In recent years, much of the conversation about religion and science has been led by the so-called New Atheists, writers like the biologist Richard Dawkins, who published “The God Delusion” in 2008. How does Rabbi Mitelman respond to them?
“I find that a lot of the New Atheists are absolutely brilliant scientists who tend to have a straw-man argument against religion. They tend to rally their base. They are not bringing the best arguments of one side against the best arguments of the other.
“They’re not interested in talking to a person of a religious persuasion to say, ‘Why do you connect to religion? What value do you find in it?’”
He said that Richard Dawkins paradoxically has “been very detrimental for the teaching of science, because he alienates so many religious people. People tune him out.”
So what would he say if Richard Dawkins asked him why he was religious?
“I see religion as a set of tools and a worldview that provides tremendous joy and tremendous meaning to me,” he said. “It helps give me language to think about things I wouldn’t necessarily know how to articulate. It gives me wonderful texts to be able to grapple with and learn from and interpret and respond to. It helps me give structure to my life with a calendar and ritual. And it allows me to find incredible joy and meaning. It’s not something I would use to be able to understand the origins of the universe, to understand quantum physics or the big bang theory or even evolution. That’s not something I turn to religion for.”
As an example of finding language for experience in religion, Rabbi Mitelman tells of his encounter with the Grand Canyon.
“If you’ve ever been to the Grand Canyon, you can’t really put it into words,” he said. “It’s so massive and old and beautiful. Your jaw drops. I found words from the liturgy. ‘Ma gadlu ma’asecha Yah — How great and how deep are your works, Adonai.’
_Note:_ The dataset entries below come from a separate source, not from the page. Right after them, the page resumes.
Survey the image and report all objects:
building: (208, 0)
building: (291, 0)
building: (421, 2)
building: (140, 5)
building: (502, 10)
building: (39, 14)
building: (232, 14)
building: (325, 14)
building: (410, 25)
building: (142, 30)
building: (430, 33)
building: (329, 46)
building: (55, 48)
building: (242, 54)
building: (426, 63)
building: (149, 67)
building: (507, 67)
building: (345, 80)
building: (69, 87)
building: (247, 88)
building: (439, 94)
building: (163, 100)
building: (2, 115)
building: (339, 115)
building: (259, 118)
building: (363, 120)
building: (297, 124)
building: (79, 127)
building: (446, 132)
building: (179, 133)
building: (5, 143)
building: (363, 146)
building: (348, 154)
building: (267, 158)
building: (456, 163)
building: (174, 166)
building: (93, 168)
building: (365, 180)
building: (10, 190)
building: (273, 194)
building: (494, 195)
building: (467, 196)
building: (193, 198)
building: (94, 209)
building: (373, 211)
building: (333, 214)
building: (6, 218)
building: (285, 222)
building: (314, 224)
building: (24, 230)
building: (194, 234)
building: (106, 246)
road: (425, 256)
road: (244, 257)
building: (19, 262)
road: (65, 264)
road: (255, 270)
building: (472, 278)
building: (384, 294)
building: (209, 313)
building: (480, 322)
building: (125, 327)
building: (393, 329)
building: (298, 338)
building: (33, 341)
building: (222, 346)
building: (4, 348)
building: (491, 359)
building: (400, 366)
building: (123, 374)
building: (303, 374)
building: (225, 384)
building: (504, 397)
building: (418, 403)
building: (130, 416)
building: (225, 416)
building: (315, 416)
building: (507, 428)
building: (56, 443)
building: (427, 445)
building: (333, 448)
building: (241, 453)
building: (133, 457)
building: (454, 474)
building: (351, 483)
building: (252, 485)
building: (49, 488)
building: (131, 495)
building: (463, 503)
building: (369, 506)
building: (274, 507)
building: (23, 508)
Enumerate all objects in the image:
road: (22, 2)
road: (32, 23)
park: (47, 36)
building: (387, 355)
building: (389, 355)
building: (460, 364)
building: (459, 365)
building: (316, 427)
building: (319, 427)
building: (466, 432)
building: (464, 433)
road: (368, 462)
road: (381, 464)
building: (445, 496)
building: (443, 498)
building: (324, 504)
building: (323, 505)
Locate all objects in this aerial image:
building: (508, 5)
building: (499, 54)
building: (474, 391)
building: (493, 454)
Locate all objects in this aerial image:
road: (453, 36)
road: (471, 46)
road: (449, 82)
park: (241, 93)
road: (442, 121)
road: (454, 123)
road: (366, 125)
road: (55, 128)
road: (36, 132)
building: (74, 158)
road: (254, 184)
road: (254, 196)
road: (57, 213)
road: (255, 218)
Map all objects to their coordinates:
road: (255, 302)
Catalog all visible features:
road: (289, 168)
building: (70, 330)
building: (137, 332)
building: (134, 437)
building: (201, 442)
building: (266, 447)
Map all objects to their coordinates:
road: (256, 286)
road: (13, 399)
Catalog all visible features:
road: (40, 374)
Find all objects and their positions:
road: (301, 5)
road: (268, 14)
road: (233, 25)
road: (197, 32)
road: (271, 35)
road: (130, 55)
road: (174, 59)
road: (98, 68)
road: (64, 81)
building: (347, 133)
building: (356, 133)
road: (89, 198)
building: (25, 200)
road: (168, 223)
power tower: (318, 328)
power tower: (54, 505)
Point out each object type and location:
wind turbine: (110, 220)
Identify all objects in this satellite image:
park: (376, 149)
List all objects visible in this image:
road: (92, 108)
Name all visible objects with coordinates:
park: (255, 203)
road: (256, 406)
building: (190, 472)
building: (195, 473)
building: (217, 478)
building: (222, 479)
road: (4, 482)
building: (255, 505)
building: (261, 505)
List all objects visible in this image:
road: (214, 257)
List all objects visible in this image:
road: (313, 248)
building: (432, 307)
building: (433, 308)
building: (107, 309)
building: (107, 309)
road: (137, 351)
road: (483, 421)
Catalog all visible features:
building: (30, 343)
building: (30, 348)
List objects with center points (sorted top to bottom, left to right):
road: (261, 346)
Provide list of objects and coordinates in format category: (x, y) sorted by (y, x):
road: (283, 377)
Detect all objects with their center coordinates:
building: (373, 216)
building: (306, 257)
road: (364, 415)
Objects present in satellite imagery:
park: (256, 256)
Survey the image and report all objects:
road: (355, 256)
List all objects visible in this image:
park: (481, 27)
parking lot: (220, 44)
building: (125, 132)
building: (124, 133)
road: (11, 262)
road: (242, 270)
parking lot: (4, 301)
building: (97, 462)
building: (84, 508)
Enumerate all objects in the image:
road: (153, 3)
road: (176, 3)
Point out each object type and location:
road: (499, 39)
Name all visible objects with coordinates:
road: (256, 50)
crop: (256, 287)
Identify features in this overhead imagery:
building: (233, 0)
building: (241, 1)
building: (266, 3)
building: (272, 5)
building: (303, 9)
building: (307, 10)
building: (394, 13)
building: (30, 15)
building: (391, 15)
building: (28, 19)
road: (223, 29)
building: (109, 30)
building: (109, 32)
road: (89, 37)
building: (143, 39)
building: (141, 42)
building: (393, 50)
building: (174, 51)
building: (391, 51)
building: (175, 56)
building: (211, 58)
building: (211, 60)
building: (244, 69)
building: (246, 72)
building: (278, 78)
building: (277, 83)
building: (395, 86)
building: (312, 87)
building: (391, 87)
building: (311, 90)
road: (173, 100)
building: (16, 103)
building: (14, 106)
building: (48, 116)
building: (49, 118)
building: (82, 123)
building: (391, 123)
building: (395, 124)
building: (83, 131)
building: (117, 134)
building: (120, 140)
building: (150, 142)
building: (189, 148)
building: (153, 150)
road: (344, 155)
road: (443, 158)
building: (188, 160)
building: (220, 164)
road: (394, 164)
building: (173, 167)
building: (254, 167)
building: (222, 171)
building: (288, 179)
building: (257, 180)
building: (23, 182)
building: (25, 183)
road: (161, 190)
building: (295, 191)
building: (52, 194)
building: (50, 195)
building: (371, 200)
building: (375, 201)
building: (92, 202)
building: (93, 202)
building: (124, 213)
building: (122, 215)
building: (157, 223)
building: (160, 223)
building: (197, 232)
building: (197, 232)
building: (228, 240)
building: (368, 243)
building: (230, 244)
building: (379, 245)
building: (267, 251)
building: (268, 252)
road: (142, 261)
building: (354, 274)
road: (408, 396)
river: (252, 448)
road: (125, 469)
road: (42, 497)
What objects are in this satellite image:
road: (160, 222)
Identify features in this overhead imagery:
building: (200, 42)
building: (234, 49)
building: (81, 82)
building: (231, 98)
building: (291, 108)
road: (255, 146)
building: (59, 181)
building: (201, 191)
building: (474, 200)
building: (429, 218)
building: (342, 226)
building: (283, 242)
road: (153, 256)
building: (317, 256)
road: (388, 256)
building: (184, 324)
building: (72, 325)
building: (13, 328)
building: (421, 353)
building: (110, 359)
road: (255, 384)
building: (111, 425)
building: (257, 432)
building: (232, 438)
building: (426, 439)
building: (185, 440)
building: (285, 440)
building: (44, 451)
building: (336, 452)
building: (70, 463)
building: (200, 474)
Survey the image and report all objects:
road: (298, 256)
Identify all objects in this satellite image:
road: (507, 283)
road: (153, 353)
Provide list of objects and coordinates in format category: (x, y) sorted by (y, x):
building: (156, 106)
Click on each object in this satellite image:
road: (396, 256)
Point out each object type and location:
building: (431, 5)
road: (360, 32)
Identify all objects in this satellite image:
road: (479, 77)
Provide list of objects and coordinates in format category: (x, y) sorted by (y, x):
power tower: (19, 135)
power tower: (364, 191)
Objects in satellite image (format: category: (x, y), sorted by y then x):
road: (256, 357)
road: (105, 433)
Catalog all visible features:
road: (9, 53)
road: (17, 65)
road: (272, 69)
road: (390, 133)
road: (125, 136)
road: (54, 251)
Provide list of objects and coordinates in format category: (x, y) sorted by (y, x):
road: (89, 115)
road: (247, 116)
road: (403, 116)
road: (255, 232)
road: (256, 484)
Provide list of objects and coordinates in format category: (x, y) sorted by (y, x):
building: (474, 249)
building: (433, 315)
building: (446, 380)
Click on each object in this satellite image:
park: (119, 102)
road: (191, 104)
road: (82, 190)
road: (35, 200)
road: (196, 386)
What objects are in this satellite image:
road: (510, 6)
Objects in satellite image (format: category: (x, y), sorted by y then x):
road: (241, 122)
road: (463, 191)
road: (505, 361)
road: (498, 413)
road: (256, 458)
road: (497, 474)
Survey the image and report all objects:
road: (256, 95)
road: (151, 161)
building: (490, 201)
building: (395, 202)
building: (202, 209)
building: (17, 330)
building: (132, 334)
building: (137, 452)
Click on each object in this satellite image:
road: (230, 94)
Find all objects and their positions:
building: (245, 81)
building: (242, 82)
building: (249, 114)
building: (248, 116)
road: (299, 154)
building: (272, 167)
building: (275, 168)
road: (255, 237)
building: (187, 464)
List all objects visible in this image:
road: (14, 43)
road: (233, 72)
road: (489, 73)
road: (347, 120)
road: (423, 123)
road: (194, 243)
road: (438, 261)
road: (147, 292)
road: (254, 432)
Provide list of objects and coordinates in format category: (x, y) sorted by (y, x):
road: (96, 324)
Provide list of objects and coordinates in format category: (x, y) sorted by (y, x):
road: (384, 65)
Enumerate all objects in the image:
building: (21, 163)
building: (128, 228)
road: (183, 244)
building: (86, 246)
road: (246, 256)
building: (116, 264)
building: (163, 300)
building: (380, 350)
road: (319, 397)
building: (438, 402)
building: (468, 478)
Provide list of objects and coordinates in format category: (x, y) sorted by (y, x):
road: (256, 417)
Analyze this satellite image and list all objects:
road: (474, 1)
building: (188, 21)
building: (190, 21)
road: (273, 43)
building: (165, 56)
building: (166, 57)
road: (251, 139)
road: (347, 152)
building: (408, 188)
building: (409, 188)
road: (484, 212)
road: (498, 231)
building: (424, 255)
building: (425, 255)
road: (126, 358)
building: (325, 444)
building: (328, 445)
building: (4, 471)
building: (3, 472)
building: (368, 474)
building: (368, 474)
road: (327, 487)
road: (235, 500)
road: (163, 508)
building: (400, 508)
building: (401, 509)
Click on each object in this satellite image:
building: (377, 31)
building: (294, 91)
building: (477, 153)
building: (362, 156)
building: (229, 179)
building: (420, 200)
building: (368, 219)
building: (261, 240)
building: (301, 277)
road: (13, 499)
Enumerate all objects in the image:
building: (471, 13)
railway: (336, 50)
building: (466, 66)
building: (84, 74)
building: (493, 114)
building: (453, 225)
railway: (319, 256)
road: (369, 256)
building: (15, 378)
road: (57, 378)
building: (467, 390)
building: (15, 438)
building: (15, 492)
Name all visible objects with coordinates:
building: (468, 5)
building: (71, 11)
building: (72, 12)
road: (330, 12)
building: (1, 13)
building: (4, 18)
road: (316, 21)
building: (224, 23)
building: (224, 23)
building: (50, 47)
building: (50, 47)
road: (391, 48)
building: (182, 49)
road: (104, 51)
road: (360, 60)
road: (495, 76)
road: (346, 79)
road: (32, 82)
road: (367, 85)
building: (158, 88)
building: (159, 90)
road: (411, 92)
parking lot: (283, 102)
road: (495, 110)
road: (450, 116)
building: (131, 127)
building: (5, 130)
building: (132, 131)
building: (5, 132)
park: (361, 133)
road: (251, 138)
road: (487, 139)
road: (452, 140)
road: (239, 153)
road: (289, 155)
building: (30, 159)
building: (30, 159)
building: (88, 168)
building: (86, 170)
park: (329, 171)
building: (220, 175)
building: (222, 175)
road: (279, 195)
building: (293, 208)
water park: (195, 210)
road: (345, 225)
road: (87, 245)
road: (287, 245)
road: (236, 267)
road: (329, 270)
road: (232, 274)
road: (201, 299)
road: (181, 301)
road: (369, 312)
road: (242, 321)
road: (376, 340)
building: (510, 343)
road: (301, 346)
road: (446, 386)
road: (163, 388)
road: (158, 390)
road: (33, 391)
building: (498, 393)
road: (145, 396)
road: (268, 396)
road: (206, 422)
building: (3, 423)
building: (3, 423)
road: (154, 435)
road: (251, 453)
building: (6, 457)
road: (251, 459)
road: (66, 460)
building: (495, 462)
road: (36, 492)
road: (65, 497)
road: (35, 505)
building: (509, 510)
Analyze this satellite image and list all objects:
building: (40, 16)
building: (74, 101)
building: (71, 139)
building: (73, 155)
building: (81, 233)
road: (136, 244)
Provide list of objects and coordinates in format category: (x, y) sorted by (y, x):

“Seeing how the Colorado River spent millions and millions of years to create the Grand Canyon. The level of depth we can go into. That allows me to have words not just to describe the Grand Canyon, but to impact how I deal with people. I can ask how I can go deeper when I’m in conversation with others.
“I don’t necessarily believe that God literally made the Grand Canyon, but with religion I can experience something that I wouldn’t have been able to put into words.”
Who: Rabbi Geoffrey Mitelman
What: Rabbi Salkowitz Memorial Lecture and Distinguished Speaker Series
When: Saturday, January 12, 4:30-8 p.m.